“Yazmaya nasıl zaman buluyorsun?”
Bu soru değişik zamanlarda ve farklı kişilerce bana soruluyor. Geçen gün yine yolda karşılaştığım bir arkadaşım, yazılarımı izlediğini ve beğendiğini söyledikten sonra aynı soruyu yöneltti. Kuşkusuz yalnızca onunla ilgili değil, genel olarak düşünüyorum: Yakınılan zamansızlık mı, soranın yazmaya olan ilgisizliği ya da yetersizliği mi, yoksa gereksiz bir uğraşa nasıl zaman ayırdığım mı, anlayamıyorum. Ama kesin olarak söylediğim bir şey var: Herkes ilgi duyduğu konularda, ayıracak bir zamanı mutlaka buluyor!
Bu, televizyon izlemekten tutun, futbol, sinema, kitap okuma, bulmaca çözme, tenis, yoga, kumar, bilgisayar, örgü örme, yemek yapma, resim… Aklımıza gelebilecek her konu ve eğilim, mutlaka birimizin tutkusu, dinlenme alanı, savrulduğumuz günlük sorunlar içinde bir sığınma limanı olabilir. İster hobi, ister boş zamanları değerlendirme, ister tutkularımızı doyurmak diyelim; bunlar, maddesel gereksinimlerimizi karşılamak, varlığımızı sürdürmek için yaptığımız çalışmalar kadar önemlidir. Bir taraf bedensel doyum sağlarken, diğeri de tinsel yanımızı doyurmaktadır. Bu yüzden özel bir zaman ayırdığımız, çalışma dışı bu uğraşların karşılığında, doğal olarak maddesel bir beklentimiz de olmuyor; daha çok keyif alanımızı genişletiyor, sosyal yanımızı güçlendiriyor, bizi mutlu ediyorlar.
Yazıya, yazarlığa dönecek olursak…
Çok değil, otuz – kırk yıl öncesine kadar, ülkemizde yazdıklarıyla geçimini sağlayan yazarlar parmakla sayılabilirdi. Bu gün, satış sayılarını göz önüne alarak geçmişe göre daha iyimser olabiliyorum.

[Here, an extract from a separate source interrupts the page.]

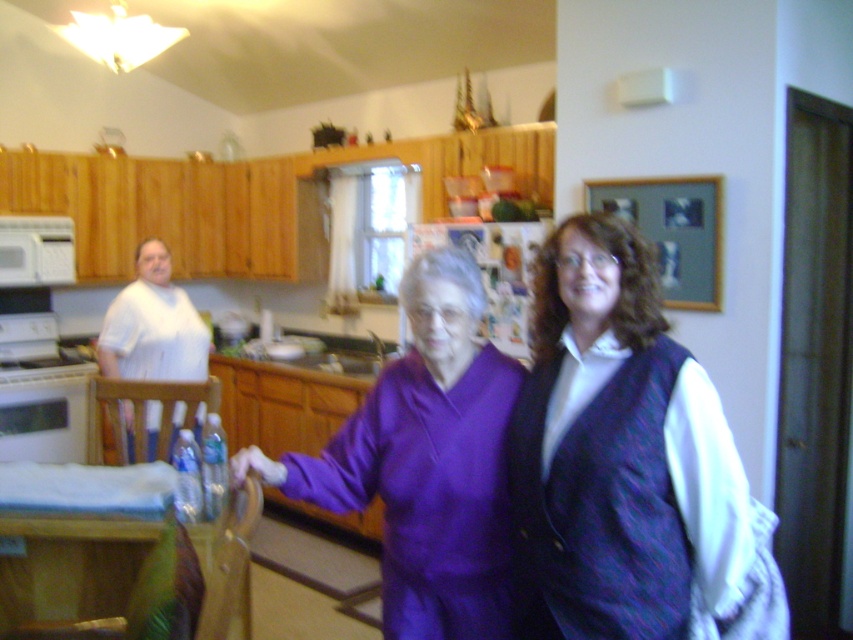
You are a photographer setting up a shot in this kitchen scene. You need to place a small prop exactly at the coordinates mentioned in the scene description. Where should you place the prop relative to the purple fabric at center?

The prop should be placed exactly at the coordinates of the purple fabric at center, which is at point [628,464].

You are a chef standing in the kitchen and need to reach the white glossy stove at left. There is a purple satin blouse at center in your way. Can you move the blouse to access the stove?

The purple satin blouse at center is positioned under the white glossy stove at left, so it is not blocking the stove and does not need to be moved to access it.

Oysa dünyanın her yerinde, iletişim kanallarının çoğalması, çeviri ortamının genişlemesiyle, yazarlığa soyunmuş, bu işten de büyük paralar kazanan birçok imza sahibini sayabiliriz.
Eduardo Galeano’nun bir kitabında okumuştum:
Karl Marx’ın 1883 yılında Londra mezarlığındaki cenaze törenine, mezarcıyı da sayarsak yalnızca on bir kişi katılmış.Mezar taşına da bu tümce kazınmış: “Filozoflar dünyayı çok farklı biçimlerde yorumladılar, ama asıl mesele onu değiştirmek”
Düşünceleriyle 20. yüzyılı sarsan Marx, yaşamını sürekli polisten ve alacaklılardan kaçarak geçirmiş.
Başyapıtı hakkında şöyle demişti:
“Benim kadar az parası olup da para hakkında bu kadar çok yazan başka kimse olmadı. Kapital, onu yazarken içtiğim tütünün parasını bile karşılamayacak.”
Bilmem, bu ünlü düşünürün sözleri üstüne bir yorum yapmamız gerekiyor mu?
Yazma, paylaşma, bir şeyler söyleme tutkusu olmasa, bir insan niye yazarlığa soyunsun, niçin zamanını maddesel bir beklenti olmadan, bu uğraş için harcasın?
Sanırım sanatçıların yaratma amaçlarından biri, bu sorunun yanıtında aranabilir.